The Mohawk at the Museum of Transportation in St. Louis was last used as a snow melter. I don't know if that was a ploy by someone to keep it from scrap but as a result it was the only modern engine that the NYC directly donated to anyone. The 999 was already a relic and in no way modern, and the story of the "Texas & Pacific" engine has already been covered. A few other small engines did survive after being on short lines.

Museum of Transportation
rdgoldfede@aol.com


  
 
 Post subject: Al Perlman
PostPosted: Sun Jan 06, 2002 12:28 am 

One of our nations more prominant steam mechanics(you all know him) and I had this conversation ten years ago, and we both remain firmly convinced that Perlman is yet today keeping very close company with Atilla the Hun, Hitler, Stalin, and other destroyers of humanity and civilization.

Many of the "new management" types runnning things today who subscribe to the "abandon your way to prosperity" are deserved of a like fate.

**Supplied records**:
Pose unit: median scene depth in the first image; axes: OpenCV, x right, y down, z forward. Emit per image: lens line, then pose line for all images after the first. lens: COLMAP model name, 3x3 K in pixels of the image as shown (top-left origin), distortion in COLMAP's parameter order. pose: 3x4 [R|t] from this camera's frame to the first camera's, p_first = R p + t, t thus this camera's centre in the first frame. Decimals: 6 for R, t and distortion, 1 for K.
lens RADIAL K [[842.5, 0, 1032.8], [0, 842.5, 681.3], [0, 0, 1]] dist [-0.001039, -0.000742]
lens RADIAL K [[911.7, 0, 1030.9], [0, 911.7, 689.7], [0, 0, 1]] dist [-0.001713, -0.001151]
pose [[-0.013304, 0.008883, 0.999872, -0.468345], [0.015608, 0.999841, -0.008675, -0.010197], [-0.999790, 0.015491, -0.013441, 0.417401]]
...
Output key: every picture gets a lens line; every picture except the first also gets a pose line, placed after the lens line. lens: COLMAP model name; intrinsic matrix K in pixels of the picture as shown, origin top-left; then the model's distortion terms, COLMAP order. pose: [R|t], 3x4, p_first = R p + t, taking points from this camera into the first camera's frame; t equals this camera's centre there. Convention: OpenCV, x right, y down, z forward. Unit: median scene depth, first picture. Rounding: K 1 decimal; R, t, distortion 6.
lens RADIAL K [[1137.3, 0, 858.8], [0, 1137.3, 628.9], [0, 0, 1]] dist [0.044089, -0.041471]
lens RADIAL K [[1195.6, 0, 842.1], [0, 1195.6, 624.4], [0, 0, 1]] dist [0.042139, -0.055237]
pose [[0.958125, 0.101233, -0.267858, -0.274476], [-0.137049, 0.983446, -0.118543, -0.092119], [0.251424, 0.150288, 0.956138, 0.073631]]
* * *
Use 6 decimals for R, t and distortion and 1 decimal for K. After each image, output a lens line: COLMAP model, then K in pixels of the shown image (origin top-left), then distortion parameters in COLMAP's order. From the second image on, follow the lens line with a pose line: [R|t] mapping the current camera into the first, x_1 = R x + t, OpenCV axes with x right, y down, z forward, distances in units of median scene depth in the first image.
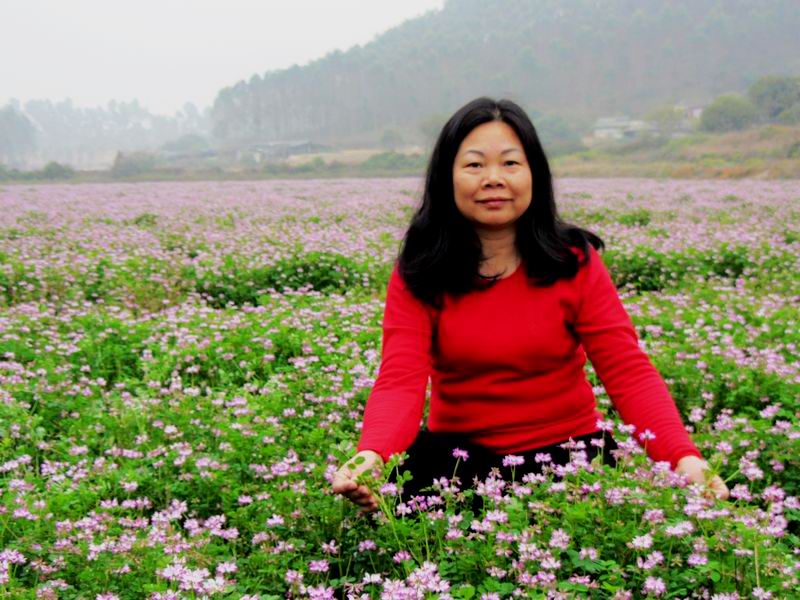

**Work instructions**: Write what comes next in the railroad forum text, starting after its final sentence. The lines have nothing to do with the railroad forum text.

**Written reply**:
lorija799@aol.com


  
 
 Post subject: Re: NYC & STD Ga D&RGW
PostPosted: Sun Jan 06, 2002 6:10 pm 

> Still a profitable railroad at the end of
> steam,

The NYC of 1955 was a hollow, money-hemmoraging shell of it's former glory. Read some contemporary (1952-58) copies of Dave Morgan's commentary in Trains. Yes, it was technically solvent, but had a passenger loss that exceeded its overall net profit.

Railroads like the NYC and the PRR
> should have sound it possible to skip $5000
> in scrap steel in order to place locomotives
> in both New York City and Chicago.

Will all due respect, just what are those Belpaire-boilered, keystone-fronted things across the street from the Strasburg Rail Road? The PRR probably has the BEST record among eastern roads for preservation of the past, including not just steam power, but vintage coaches and freight cars.

In 2002, we all "know" that historic preservation and such is "right". But, 45 years ago, it was just old junk, and rightly or wrongly, railroads wanted to distance themselves from all that old stuff.

At least there are two Mohawks (and those L-3s were not plain freight power!-- more like a stretched J-3a), a couple of 0-6-0s and 999. There's nothing from the Erie, the Lehigh Valley, the D&H, Rutland, and plenty of other roads.


hpincus@mindspring.com


  
 
 Post subject: Re: NYC & STD Ga D&RGW
PostPosted: Sun Jan 06, 2002 7:51 pm 

> The NYC of 1955 was a hollow,
> money-hemmoraging shell of it's former
> glory. Read some contemporary (1952-58)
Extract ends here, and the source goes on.